91 Employment’s guidance states that 90 per cent of provider-regions need to have a Compliance Indicator calculated before the Compliance Indicator will be incorporated into the calculation of the Star Ratings. In June 2016, as only 77 of the 202 provider-regions had a Compliance Indicator score (38 per cent), Employment did not include it in the Star Ratings calculation.
92 Employment has also stated that providers with poor performance against service delivery commitments, the Compliance Indicator, or Indigenous Outcome Targets, may also be in scope for business reallocation.

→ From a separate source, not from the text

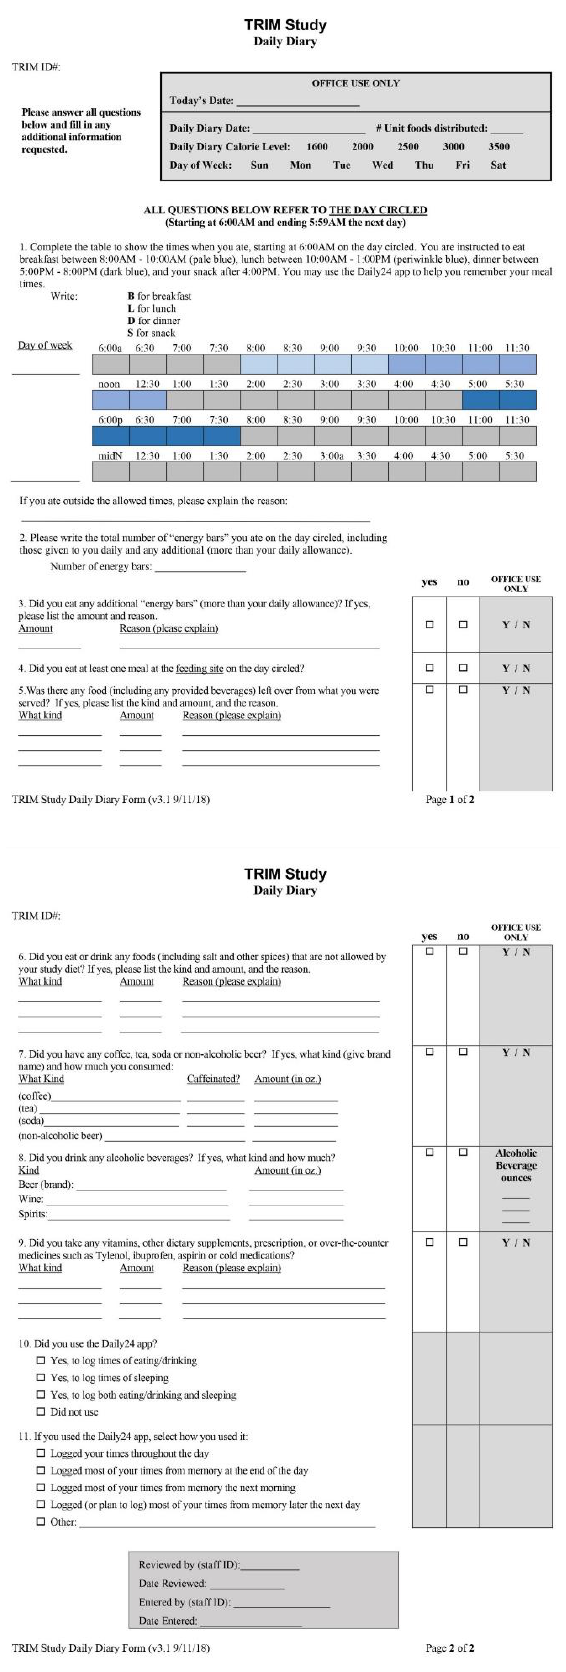
Figure A2. Daily diary form used for adherence measurement in the usual feeding pattern arm.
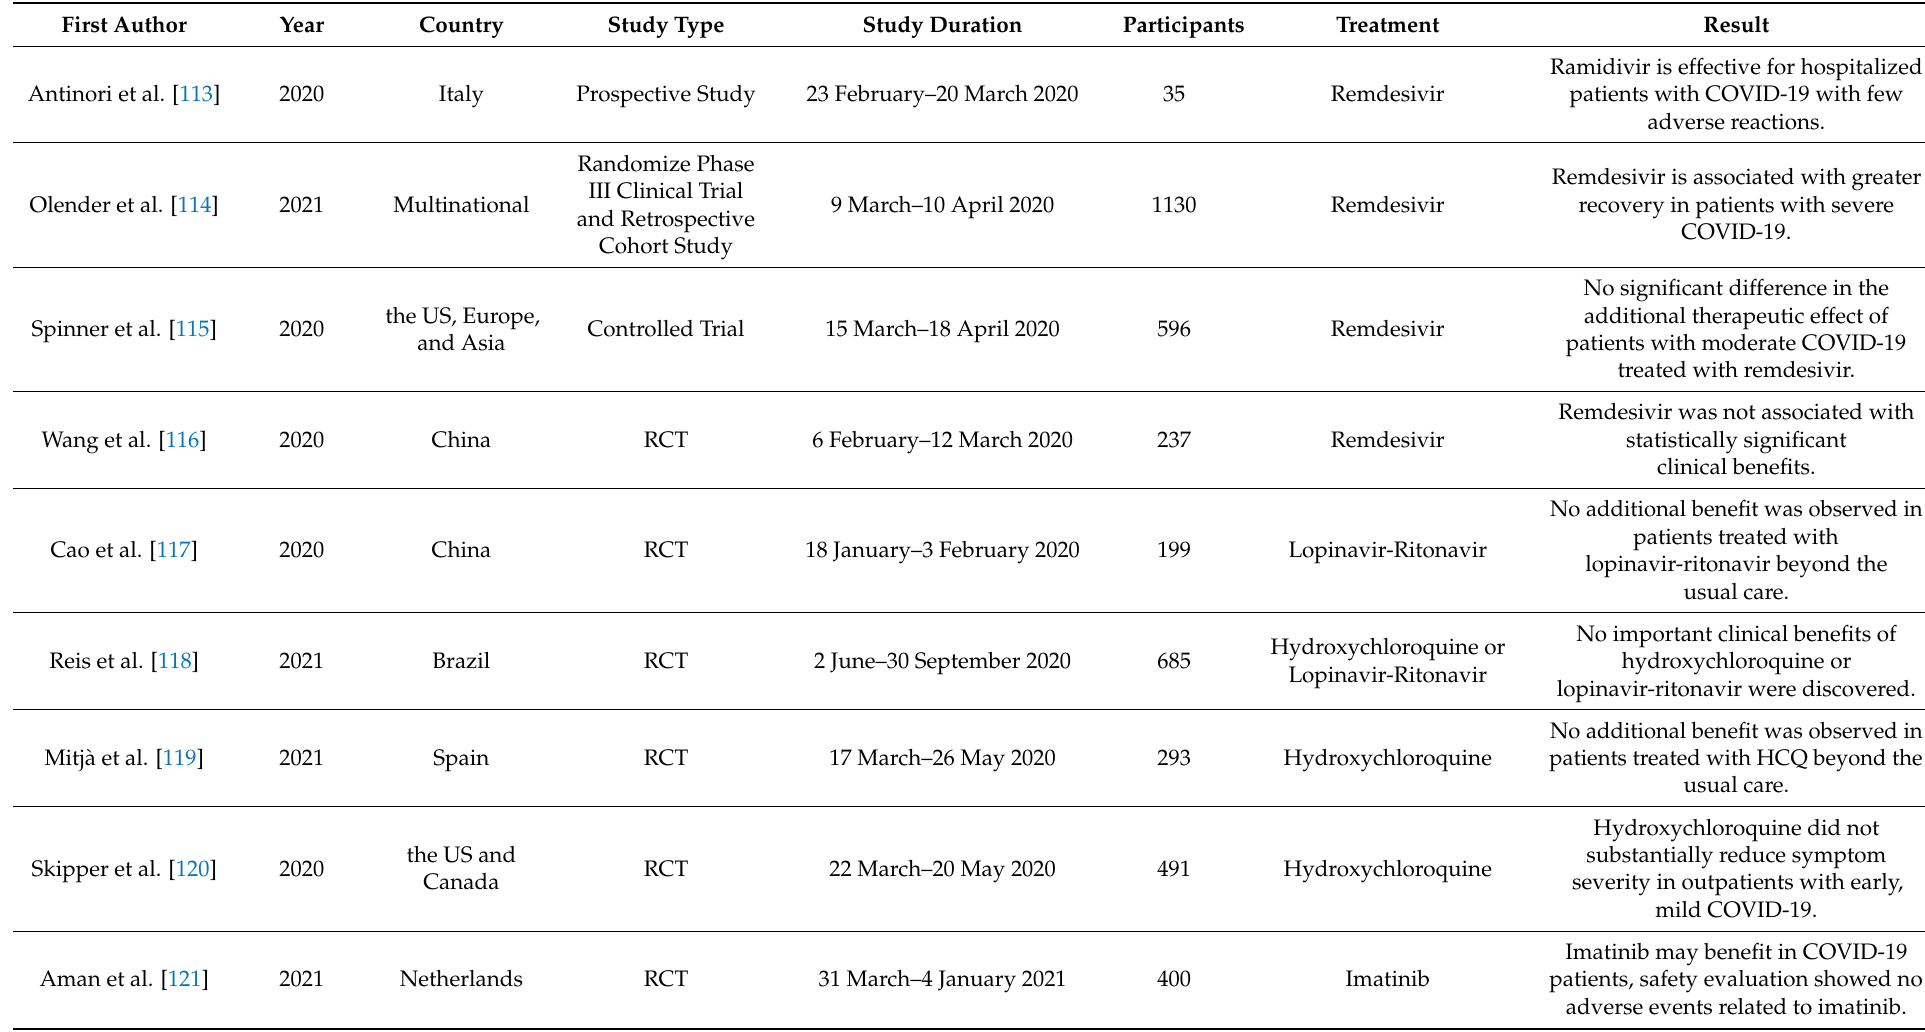
Table 1. Summary of Some Related Clinical Research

93 As of mid-December 2015, there was only five months of data available to review, so there was no data available for four of the six Portfolio Budget Statement measures, or seven of the additional thirteen targets from the Corporate Plan.
94 The Annual Report is the only forum Employment uses to report on the performance of the jobactive program.
95 There were some minor discrepancies between the internal and externally reported data. For example, the Annual Report included 1135 more job placements than the internal reporting (a 0.3 per cent variation).
96 Of the 2183 commitments assessed, 1538 were assessed by the department as being ‘met’ (70.5 per cent).
97 In March 2017, the draft Interim Evaluation Report was presented to the EBMC for discussion.
98 The two services covered by the evaluation strategy are the areas of major change from the previous employment services model, Job Services Australia.